Because being involved in an accident or lawsuit can be stressful and complicated, it is important to consider the nature and severity of your damages (past and future). While considering your state’s statute of limitations for your particular damages, plaintiffs should be aware of the current damages that they have suffered as well as what future damages they may face before filing a lawsuit. Even minor injuries may have a significant impact on your life in the future. Additionally, more severe injuries may need medical treatment for weeks, months, or even a lifetime. Plaintiffs need to make sure they assess past and future damages while still keeping their state’s statute of limitations in mind before filing a lawsuit.

It is also important to know the difference between filing a claim with the defendant’s insurance company and filing a lawsuit with an attorney. An insurance claim does not involve an attorney, and is between the victim and the defendant’s insurance company.

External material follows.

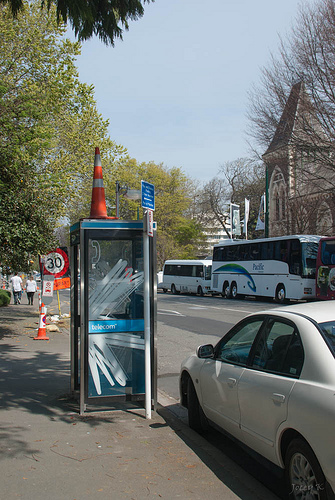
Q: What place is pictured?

The victim would pursue the defendant, who would turn the matter over to their insurance company.The victim would then, through a series of negotiations, reach a settlement with an insurance adjuster.

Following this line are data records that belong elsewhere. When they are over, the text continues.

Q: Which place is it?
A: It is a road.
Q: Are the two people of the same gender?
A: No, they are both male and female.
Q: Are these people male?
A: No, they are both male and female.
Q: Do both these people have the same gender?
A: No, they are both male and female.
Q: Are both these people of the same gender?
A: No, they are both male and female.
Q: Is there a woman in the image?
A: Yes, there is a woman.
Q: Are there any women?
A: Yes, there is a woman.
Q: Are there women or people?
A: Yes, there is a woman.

However, a lawsuit involves an attorney and may be filed any time after the damages occurred. Many times the victim will begin negotiations with the insurance company but find that they are initially unwilling to pay the full amount of damages so they contact an attorney. The attorney will then be the point of contact with the insurance company and it’s adjusters. It is important to note that any time (before, during, or after) during the insurance claim process the victim may contact and attorney. Furthermore, depending on the complexity of your situation, and the confusing nature of each state’s statute of limitations, contacting an experienced attorney from the outset may be to your advantage.

[1]  Comstock v. Collier, 737 P.2d 845 (Colo. 1987).

[2]  First Interstate Bank of Denver, N.A. v. Central Bank & Trust Co. of Denver, 937 P.2d 855 (Colo. App. 1996).